Un chiffre en hausse constante qui intrigue, mais surtout révèle l’évolution de la migration irrégulière devenue véritablement «un projet de famille».
La migration en Tunisie ne cesse de se développer ces dernières années, particulièrement l’immigration irrégulière. L’avènement de la révolution du 14 janvier 2010 n’a fait que la renforcer et empirer la situation. Petite parenthèse : la migration régulière, même si elle se fait dans les normes, ne manque pas de rajouter son grain de sel à cette situation inédite en Tunisie, où l’exode devient le seul recours pour sortir des difficultés vécues dans son propre pays. Un état de déliquescence programmé qui incite de nombreux Tunisiens à plier bagage, en général définitivement, vers d’autres horizons. L’année 2020 ne déroge pas à la règle avec les vols aériens en partance, notamment, vers l’Amérique, au pays du sirop d’érable, le Canada, ou plus près vers la France ou l’Allemagne et, bien entendu, l’Italie. Cela révèle la tendance à chercher un avenir outre-mer vaille que vaille. Quant à la traversée clandestine, elle se fait surtout par voie maritime. Des groupes de jeunes et d’adolescents prennent le large à tour de bras à leurs risques et périls. Issus de tous les gouvernorats de la République sans exception, ils tentent dans un élan de désespoir de sortir du pétrin et de sauver leur vie. En allant voir si l’herbe est plus verte sous d’autres cieux.
Nous avons demandé à M. Alaa Talbi, directeur exécutif du Forum tunisien pour les droits économiques et sociaux de dresser un bilan de l’année 2020 de la migration clandestine tunisienne, avant de donner des explications sur les causes de ce phénomène grandissant.
Avec l’énergie du désespoir…
A.Talbi avance ces chiffres : «Il faut savoir que plus de 10% du total des migrants tunisiens sont des mineurs non accompagnés. Sur l’année 2020, on décompte 12.510 migrants dont 10.383 hommes, 342 femmes, 385 mineurs accompagnés et 1.400 mineurs non accompagnés. En outre, on parle de projet de famille pour la migration clandestine actuelle, mais pas uniquement comme projet individuel car il y a une démocratisation de la migration».
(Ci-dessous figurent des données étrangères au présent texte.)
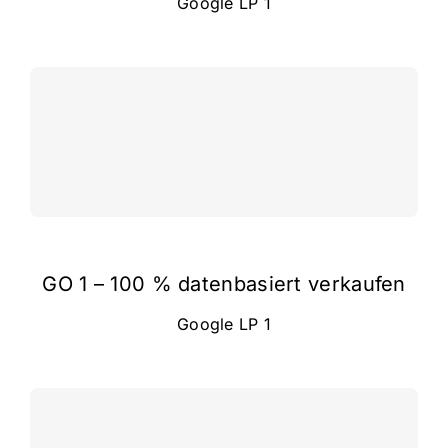
Google LP 1
GO 1 – 100 % datenbasiert verkaufen
Google LP 1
Pourquoi y a-t-il alors une augmentation des mineurs qui ont migré en 2020 par rapport aux années antérieures ? Pourquoi les jeunes et les mineurs s’adonnent-ils aux traversées de la mort ? Parmi les causes, on cite le désespoir, l’impact négatif du taux de chômage important en Tunisie, l’abandon scolaire qui touche chaque année entre 50.000 à 70.000 élèves qui ont fini par décrocher. Cela, «alors que l’école est obligatoire jusqu’à l’âge de seize ans», condamne-t-il. Le nombre, non négligeable de femmes, surprend l’expert de la question migratoire. D’un autre côté, avec «3.387 mouvements de protestations et 4.685 migrants» vers les côtes italiennes, d’après le Ftdes, cela en 100 jours sous la présidence du gouvernement Mechichi, il y a un hic, c’est le moins qu’on puisse dire.
Talbi critique également les dernières déclarations du chef du gouvernement Mechichi qui assimile à tort les migrants clandestins aux terroristes. Le Ftdes a réagi ouvertement mercredi dernier, par un communiqué qui condamne les propos du chef du gouvernement «de façon intentionnelle» qui nuisent à l’image des Tunisiens. On nage en eaux troubles à tous les niveaux, les Tunisiens ne sachant plus où donner de la tête et de la voix.
D’ailleurs, d’après le Ftdes, 73,9% des Tunisiens estiment que «leurs voix ne sont pas entendues dans leur pays». Ce constat traduit le manque de considération pour les intérêts vitaux des citoyens, dont fait preuve le gouvernement actuel. A n’en point douter, le torchon brûle.